Whatever your hand finds to do, do it with your might. Ecclesiastes 9:10a
Remember your first job? For a lot of us, maybe most of us, that was when we were teenagers with no aspirations other than getting our hands on some cash without going through stingy parents. Those who had stingy parents were the lucky ones. Teenagers of indulgent parents didn’t have the motivation to go through the important life lesson a job teaches. Earning your own money is truly eye-opening. I contend no one can learn about money and accountability until they work for their money. But working for a living can be a scary door to enter.
I didn’t get a job until I graduated from high school, but I had a plan beyond earning pocket change. That plan involved working my way through college. I would work full time for a year and what I saved, along with small scholarships, would pay for two years of college.
Getting a loan wasn’t an option ever. I don’t know why except there was something shameful about borrowing money back in the olden days.
Here are the four things I learned from my first job.
1. Nothing ever turns out like you imagine.
Did I mention this job was with my dream employer in the Department of Defense? I would work in a swanky office filled with glamorous women and handsome men who’d give me important correspondence to type, urgent, secret messages to deliver, take notes at meetings that would change the course of national discourse.

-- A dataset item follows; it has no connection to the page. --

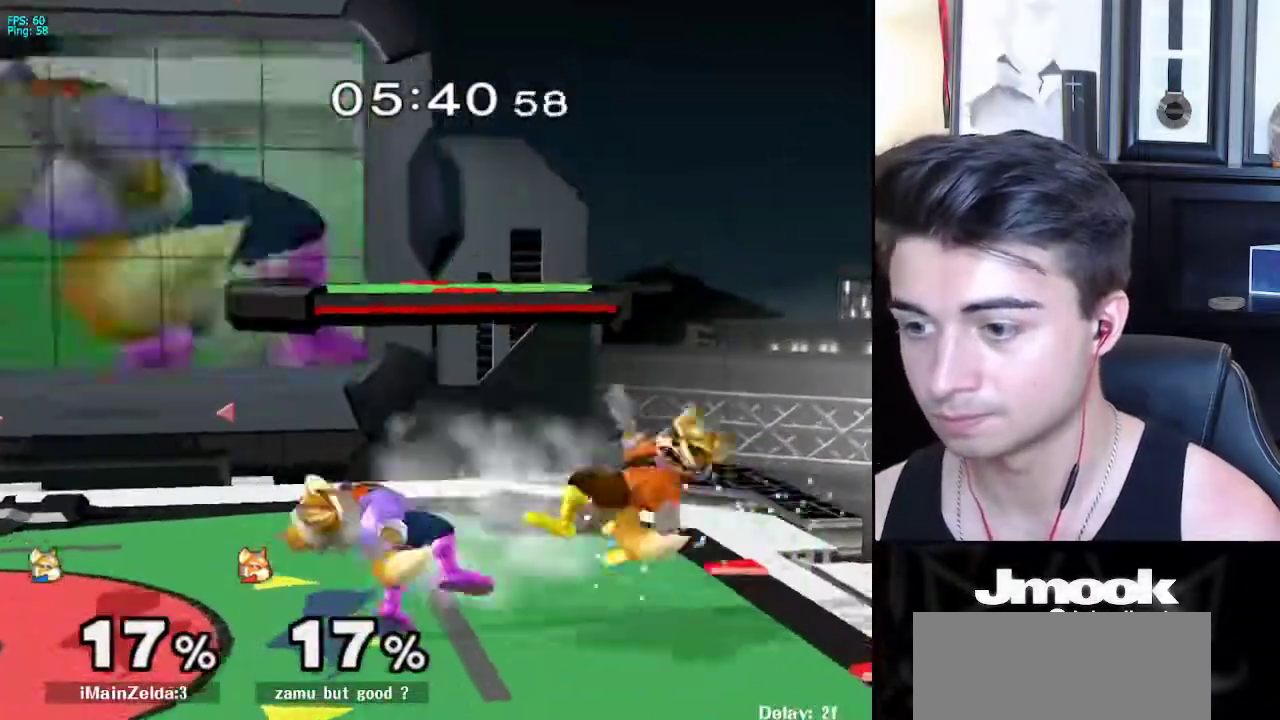
{"buttons": [], "left_stick": "center", "right_stick": "center", "events": [[33, "L1", "up"], [167, "left_stick", "left"], [250, "left_stick", "center"], [300, "left_stick", "right"], [350, "X", "down"], [383, "X", "up"], [417, "Z", "down"], [417, "left_stick", "center"], [500, "Z", "up"]]}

Most of my co-workers and supervisors turned out to be rather frumpy. For some reason, they didn’t pay any attention to an eighteen-year-old who giggled when nervous, and the most they wanted from me was to stay out of the way. My days were spent sitting at a little desk in a cubby hole reading something called Regs, the most boring gobbledygook known to man. DoD is in the government, after all. It took me two days to realize this task was designed for no other reason than to keep me occupied. My most challenging assignment was staying awake.
Nothing is quite as heady as your first paycheck. The amount hardly matters. It’s yours. You earned it, and no one can tell you what to do with it. This feeling is quickly followed by the desire to spend. After day three, it’s gone, and the next one won’t come in for another eleven days if you’re paid bi-weekly as I was. Luckily, I was still living with my parents and didn’t need it to support myself. But it was harder to save for college, or anything else, than you ever imagined. Near impossible, in fact.
3. Don’t leave the old job until a new one is lined up.
I didn’t have much choice in finding a new job because the first was temporary, but I made the mistake of waiting until it ended to hunt a new one. That’s when I discovered opportunities can be few and far between. When that happens, you have to take what you can. For me it was stuffing owner’s manuals in boxes filled with lawn mowers. There was one bright spot in that job. It motivated me to keep up my pursuit of a college education.
4. Whatever the job, excel in it.
Before I finished college I got the opportunity for a permanent position at my dream employer, and they had a program for continuing education. Working and going to school is hard, but I soon learned that if I was to really progress, I’d have to excel in both. There’s no other way to stand out from the competition.
All of these lessons are obvious, but many people don’t learn them in their first job, or second, or… That’s one of the reasons seventy million people in this country are in debt. Many others don’t attempt to live on a budget. Yes the economy is bad, despite what economists say about recovering. But those who’ve learned these four lessons early in life are more likely to keep a job in economic hard times.
What other lessons can young people learn on their first job?